* _ASSIGNED TASK_
The records that follow are to be printed exactly, with no images.

* _DATA FOR THIS TASK_
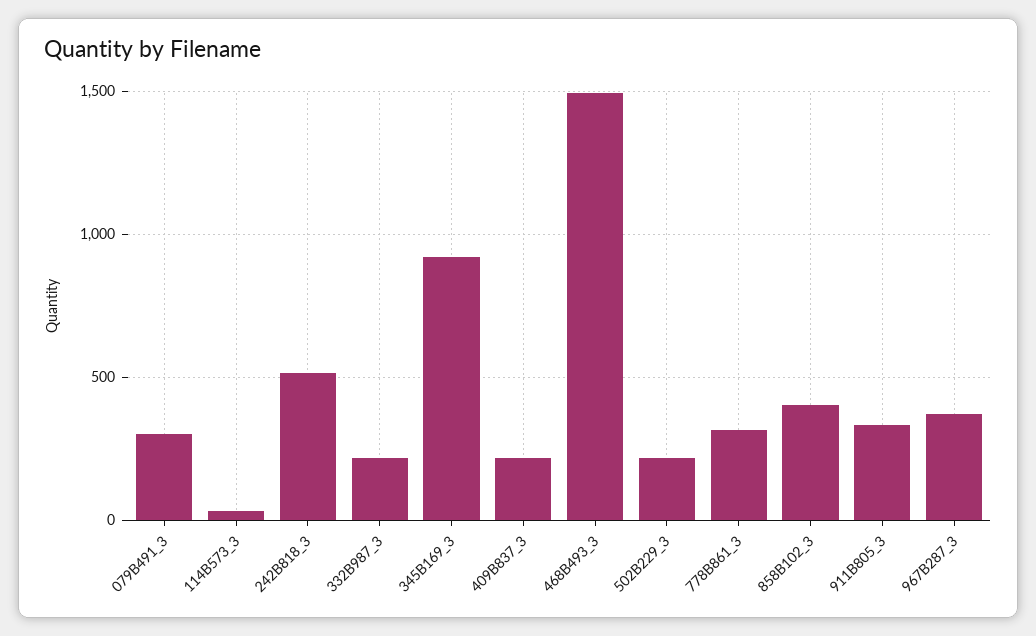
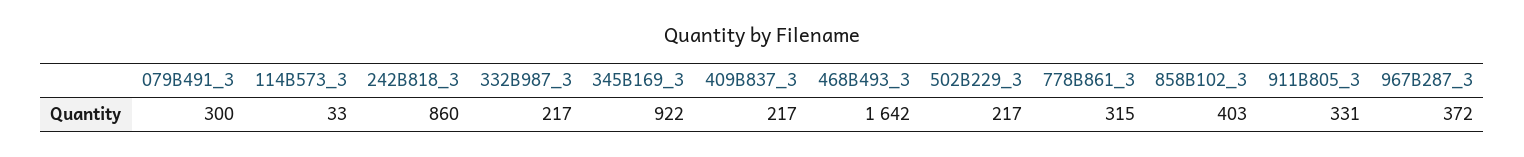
  {
    "079B491_3": 300,
    "114B573_3": 33,
-   "242B818_3": 500,
+   "242B818_3": 860,
    "332B987_3": 217,
    "345B169_3": 922,
    "409B837_3": 217,
-   "468B493_3": 1500,
+   "468B493_3": 1642,
    "502B229_3": 217,
    "778B861_3": 315,
    "858B102_3": 403,
    "911B805_3": 331,
    "967B287_3": 372
  }

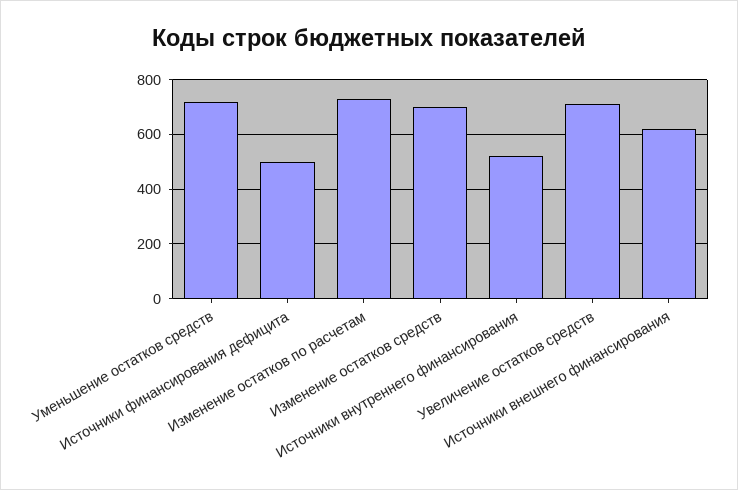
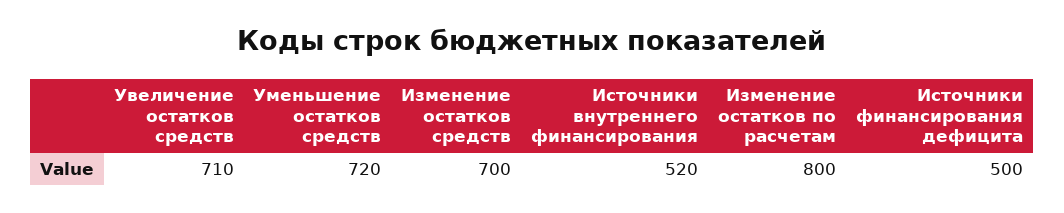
  {
    "Уменьшение остатков средств": 720,
    "Источники финансирования дефицита": 500,
-   "Изменение остатков по расчетам": 725,
+   "Изменение остатков по расчетам": 800,
    "Изменение остатков средств": 700,
    "Источники внутреннего финансирования": 520,
-   "Увеличение остатков средств": 710,
+   "Увеличение остатков средств": 710
-   "Источники внешнего финансирования": 625
  }

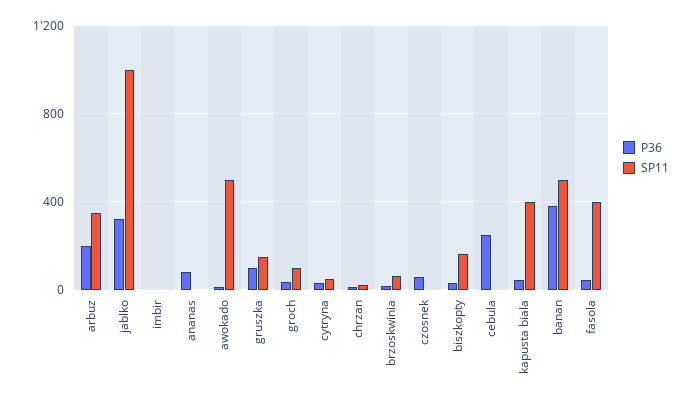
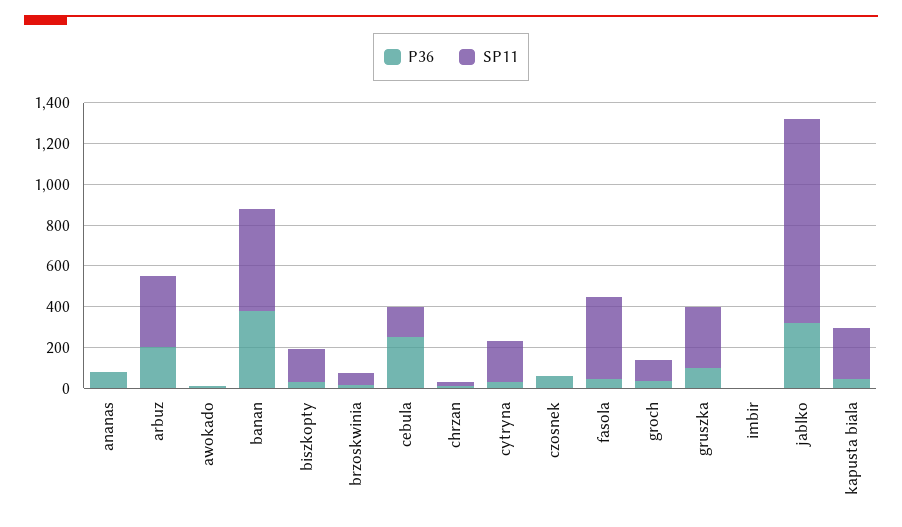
  {
    "P36": {
      "arbuz": 200,
      "jablko": 300,
      "imbir": 0,
      "ananas": 100,
      "awokado": 0,
      "gruszka": 100,
      "groch": 50,
      "cytryna": 50,
      "chrzan": 0,
      "brzoskwinia": 0,
      "czosnek": 50,
      "biszkopty": 50,
      "cebula": 250,
      "kapusta biala": 50,
      "banan": 400,
      "fasola": 50
    },
    "SP11": {
      "arbuz": 350,
      "jablko": 1000,
      "imbir": 0,
      "ananas": 0,
-     "awokado": 500,
+     "awokado": 0,
-     "gruszka": 150,
+     "gruszka": 300,
      "groch": 100,
-     "cytryna": 50,
+     "cytryna": 200,
      "chrzan": 0,
      "brzoskwinia": 50,
      "czosnek": 0,
      "biszkopty": 150,
-     "cebula": 0,
+     "cebula": 150,
-     "kapusta biala": 400,
+     "kapusta biala": 250,
      "banan": 500,
      "fasola": 400
    }
  }

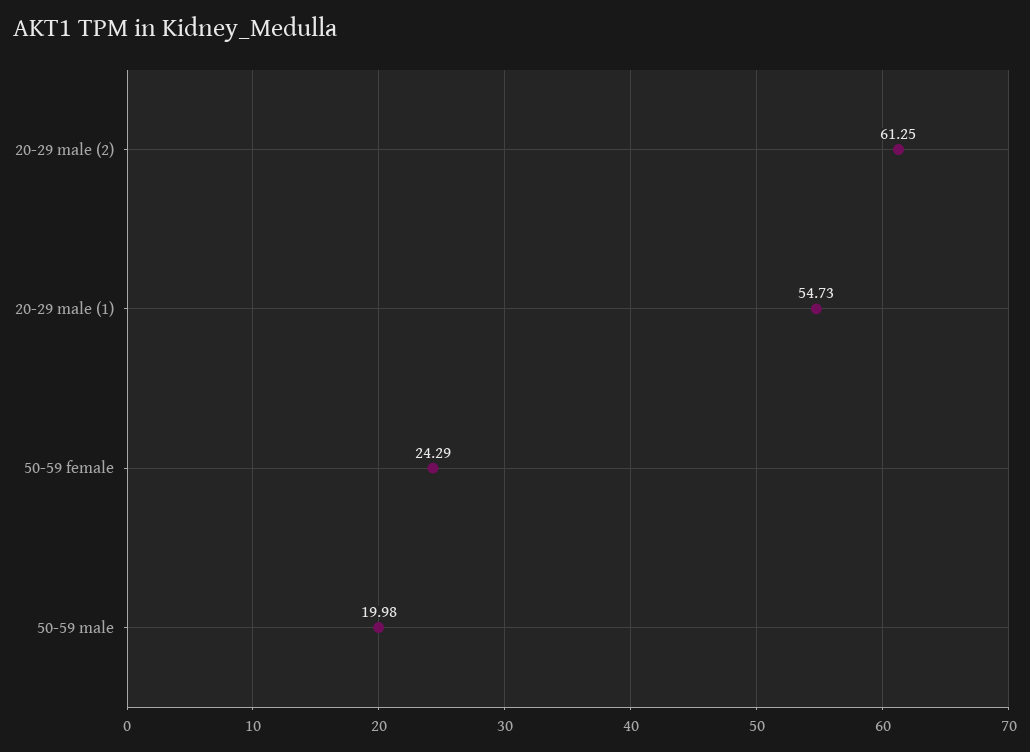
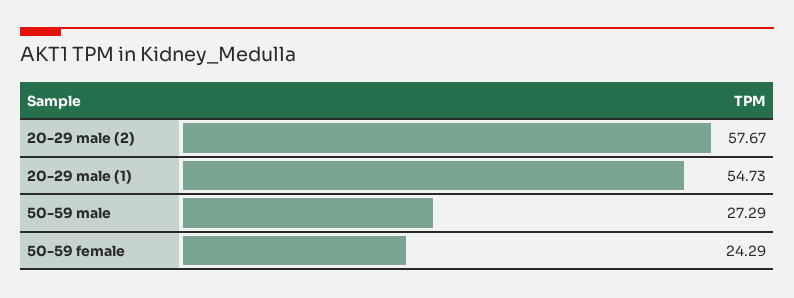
  {
-   "20-29 male (2)": 61.25,
+   "20-29 male (2)": 57.67,
    "20-29 male (1)": 54.73,
    "50-59 female": 24.29,
-   "50-59 male": 19.98
+   "50-59 male": 27.29
  }

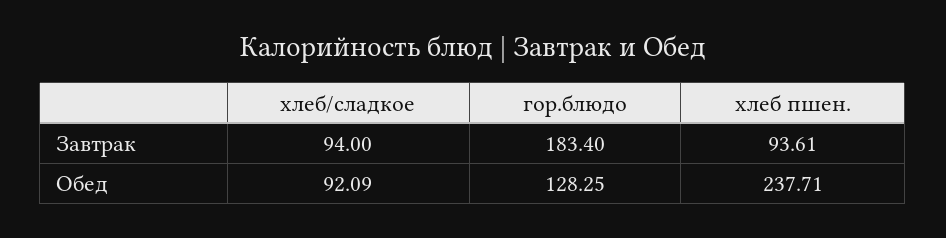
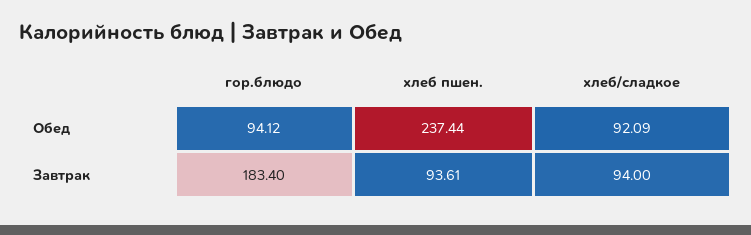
  {
    "хлеб/сладкое": {
      "Завтрак": 94,
      "Обед": 92.09
    },
    "гор.блюдо": {
      "Завтрак": 183.4,
-     "Обед": 128.25
+     "Обед": 94.12
    },
    "хлеб пшен.": {
      "Завтрак": 93.61,
-     "Обед": 237.71
+     "Обед": 237.44
    }
  }

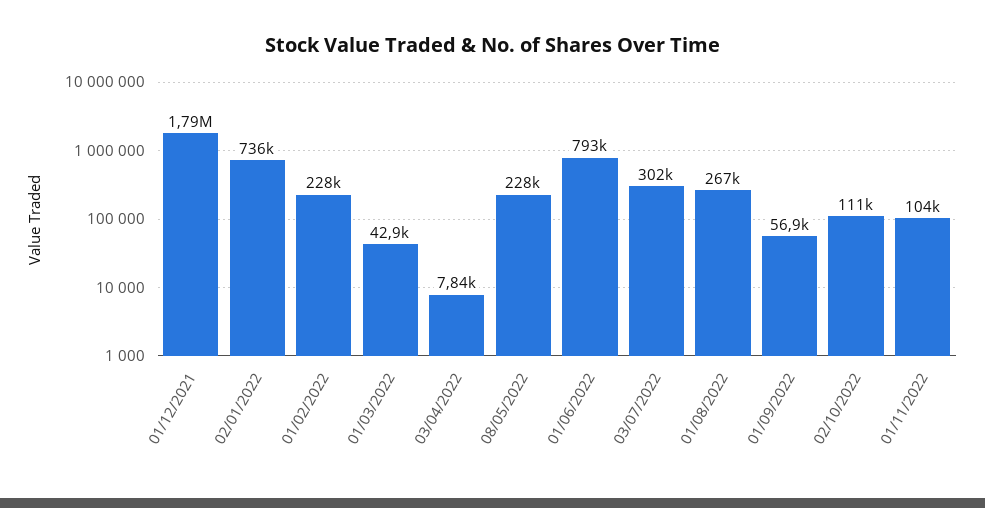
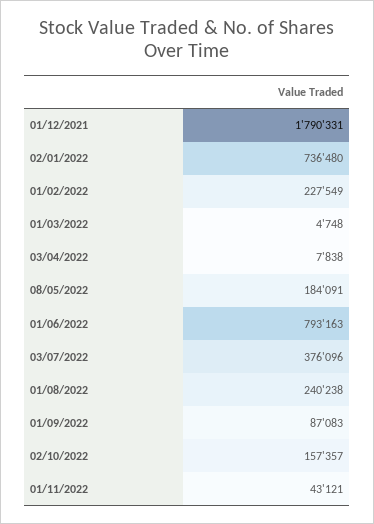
  {
    "01/12/2021": 1790331,
    "02/01/2022": 736480,
    "01/02/2022": 227549,
-   "01/03/2022": 42900,
+   "01/03/2022": 4748,
    "03/04/2022": 7838,
-   "08/05/2022": 228000,
+   "08/05/2022": 184091,
    "01/06/2022": 793163,
-   "03/07/2022": 302000,
+   "03/07/2022": 376096,
-   "01/08/2022": 267000,
+   "01/08/2022": 240238,
-   "01/09/2022": 56900,
+   "01/09/2022": 87083,
-   "02/10/2022": 111000,
+   "02/10/2022": 157357,
-   "01/11/2022": 104000
+   "01/11/2022": 43121
  }

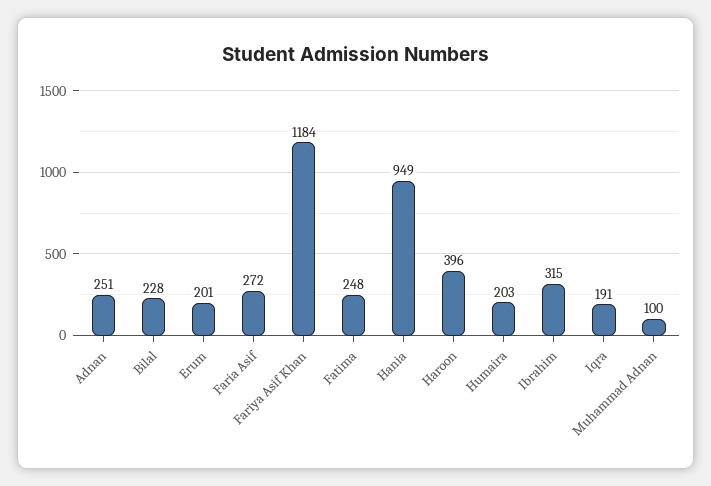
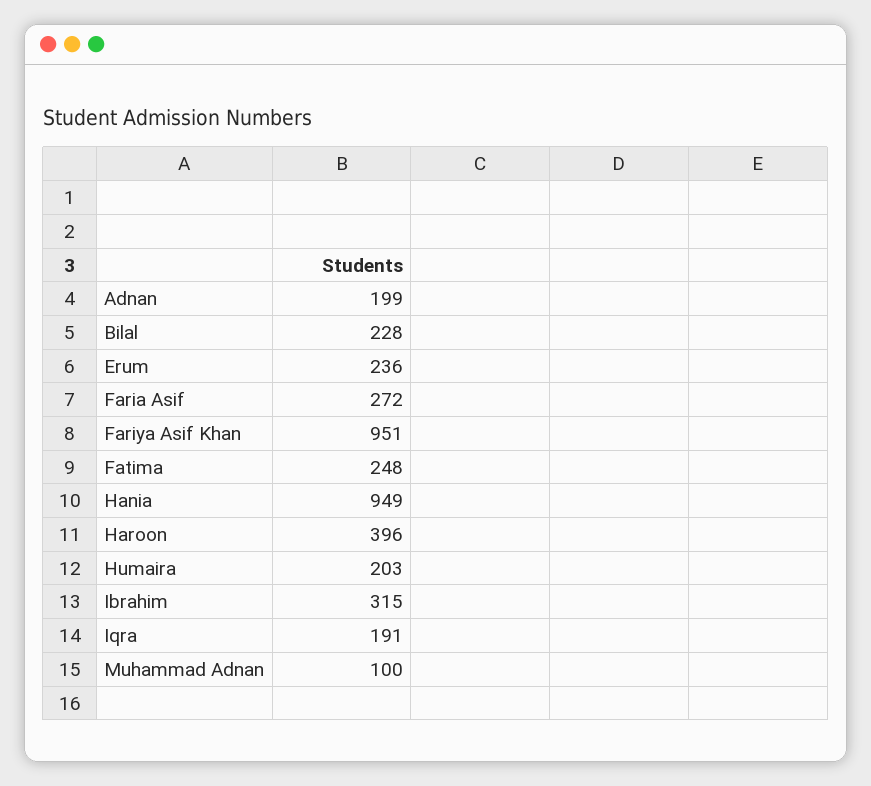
  {
-   "Adnan": 251,
+   "Adnan": 199,
    "Bilal": 228,
-   "Erum": 201,
+   "Erum": 236,
    "Faria Asif": 272,
-   "Fariya Asif Khan": 1184,
+   "Fariya Asif Khan": 951,
    "Fatima": 248,
    "Hania": 949,
    "Haroon": 396,
    "Humaira": 203,
    "Ibrahim": 315,
    "Iqra": 191,
    "Muhammad Adnan": 100
  }

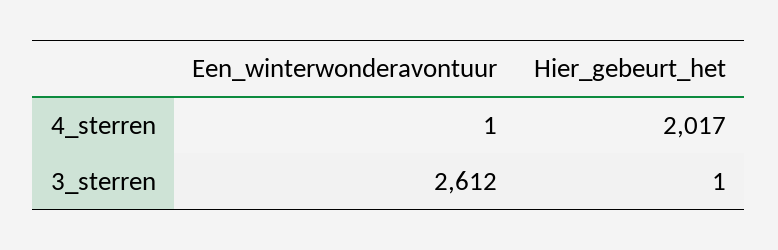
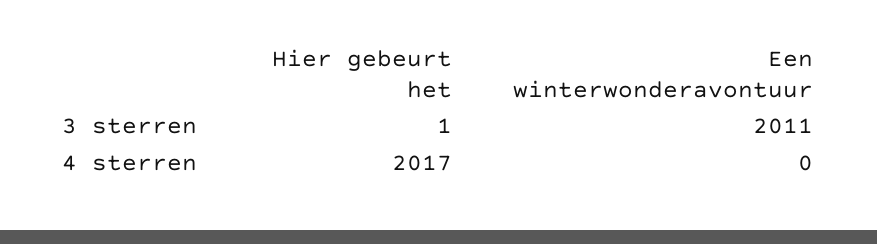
  {
    "Een_winterwonderavontuur": {
-     "4_sterren": 1,
+     "4_sterren": 0,
-     "3_sterren": 2612
+     "3_sterren": 2011
    },
    "Hier_gebeurt_het": {
      "4_sterren": 2017,
      "3_sterren": 1
    }
  }

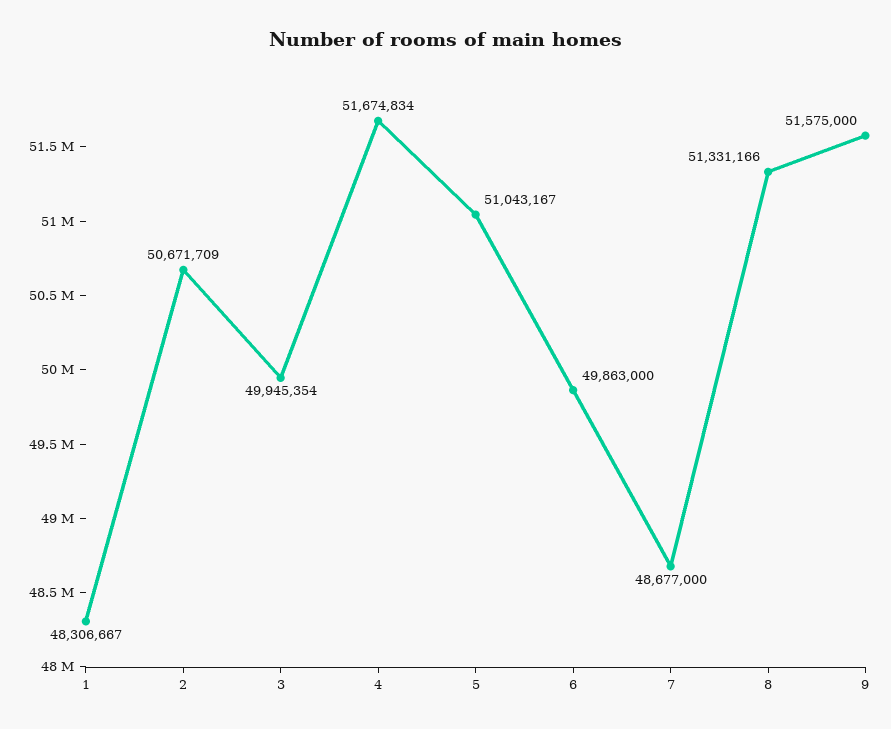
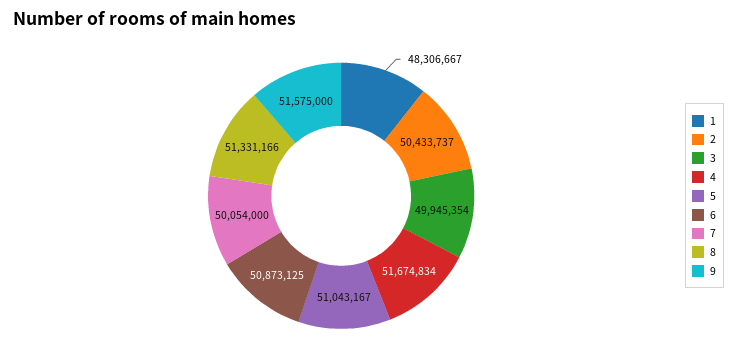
  {
    "1": 48306667,
-   "2": 50671709,
+   "2": 50433737,
    "3": 49945354,
    "4": 51674834,
    "5": 51043167,
-   "6": 49863000,
+   "6": 50873125,
-   "7": 48677000,
+   "7": 50054000,
    "8": 51331166,
    "9": 51575000
  }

* _EXPECTED ANSWER_
  {
    "079B491_3": 300,
    "114B573_3": 33,
-   "242B818_3": 500,
+   "242B818_3": 860,
    "332B987_3": 217,
    "345B169_3": 922,
    "409B837_3": 217,
-   "468B493_3": 1500,
+   "468B493_3": 1642,
    "502B229_3": 217,
    "778B861_3": 315,
    "858B102_3": 403,
    "911B805_3": 331,
    "967B287_3": 372
  }

  {
    "Уменьшение остатков средств": 720,
    "Источники финансирования дефицита": 500,
-   "Изменение остатков по расчетам": 725,
+   "Изменение остатков по расчетам": 800,
    "Изменение остатков средств": 700,
    "Источники внутреннего финансирования": 520,
-   "Увеличение остатков средств": 710,
+   "Увеличение остатков средств": 710
-   "Источники внешнего финансирования": 625
  }

  {
    "P36": {
      "arbuz": 200,
      "jablko": 300,
      "imbir": 0,
      "ananas": 100,
      "awokado": 0,
      "gruszka": 100,
      "groch": 50,
      "cytryna": 50,
      "chrzan": 0,
      "brzoskwinia": 0,
      "czosnek": 50,
      "biszkopty": 50,
      "cebula": 250,
      "kapusta biala": 50,
      "banan": 400,
      "fasola": 50
    },
    "SP11": {
      "arbuz": 350,
      "jablko": 1000,
      "imbir": 0,
      "ananas": 0,
-     "awokado": 500,
+     "awokado": 0,
-     "gruszka": 150,
+     "gruszka": 300,
      "groch": 100,
-     "cytryna": 50,
+     "cytryna": 200,
      "chrzan": 0,
      "brzoskwinia": 50,
      "czosnek": 0,
      "biszkopty": 150,
-     "cebula": 0,
+     "cebula": 150,
-     "kapusta biala": 400,
+     "kapusta biala": 250,
      "banan": 500,
      "fasola": 400
    }
  }

  {
-   "20-29 male (2)": 61.25,
+   "20-29 male (2)": 57.67,
    "20-29 male (1)": 54.73,
    "50-59 female": 24.29,
-   "50-59 male": 19.98
+   "50-59 male": 27.29
  }

  {
    "хлеб/сладкое": {
      "Завтрак": 94,
      "Обед": 92.09
    },
    "гор.блюдо": {
      "Завтрак": 183.4,
-     "Обед": 128.25
+     "Обед": 94.12
    },
    "хлеб пшен.": {
      "Завтрак": 93.61,
-     "Обед": 237.71
+     "Обед": 237.44
    }
  }

  {
    "01/12/2021": 1790331,
    "02/01/2022": 736480,
    "01/02/2022": 227549,
-   "01/03/2022": 42900,
+   "01/03/2022": 4748,
    "03/04/2022": 7838,
-   "08/05/2022": 228000,
+   "08/05/2022": 184091,
    "01/06/2022": 793163,
-   "03/07/2022": 302000,
+   "03/07/2022": 376096,
-   "01/08/2022": 267000,
+   "01/08/2022": 240238,
-   "01/09/2022": 56900,
+   "01/09/2022": 87083,
-   "02/10/2022": 111000,
+   "02/10/2022": 157357,
-   "01/11/2022": 104000
+   "01/11/2022": 43121
  }

  {
-   "Adnan": 251,
+   "Adnan": 199,
    "Bilal": 228,
-   "Erum": 201,
+   "Erum": 236,
    "Faria Asif": 272,
-   "Fariya Asif Khan": 1184,
+   "Fariya Asif Khan": 951,
    "Fatima": 248,
    "Hania": 949,
    "Haroon": 396,
    "Humaira": 203,
    "Ibrahim": 315,
    "Iqra": 191,
    "Muhammad Adnan": 100
  }

  {
    "Een_winterwonderavontuur": {
-     "4_sterren": 1,
+     "4_sterren": 0,
-     "3_sterren": 2612
+     "3_sterren": 2011
    },
    "Hier_gebeurt_het": {
      "4_sterren": 2017,
      "3_sterren": 1
    }
  }

  {
    "1": 48306667,
-   "2": 50671709,
+   "2": 50433737,
    "3": 49945354,
    "4": 51674834,
    "5": 51043167,
-   "6": 49863000,
+   "6": 50873125,
-   "7": 48677000,
+   "7": 50054000,
    "8": 51331166,
    "9": 51575000
  }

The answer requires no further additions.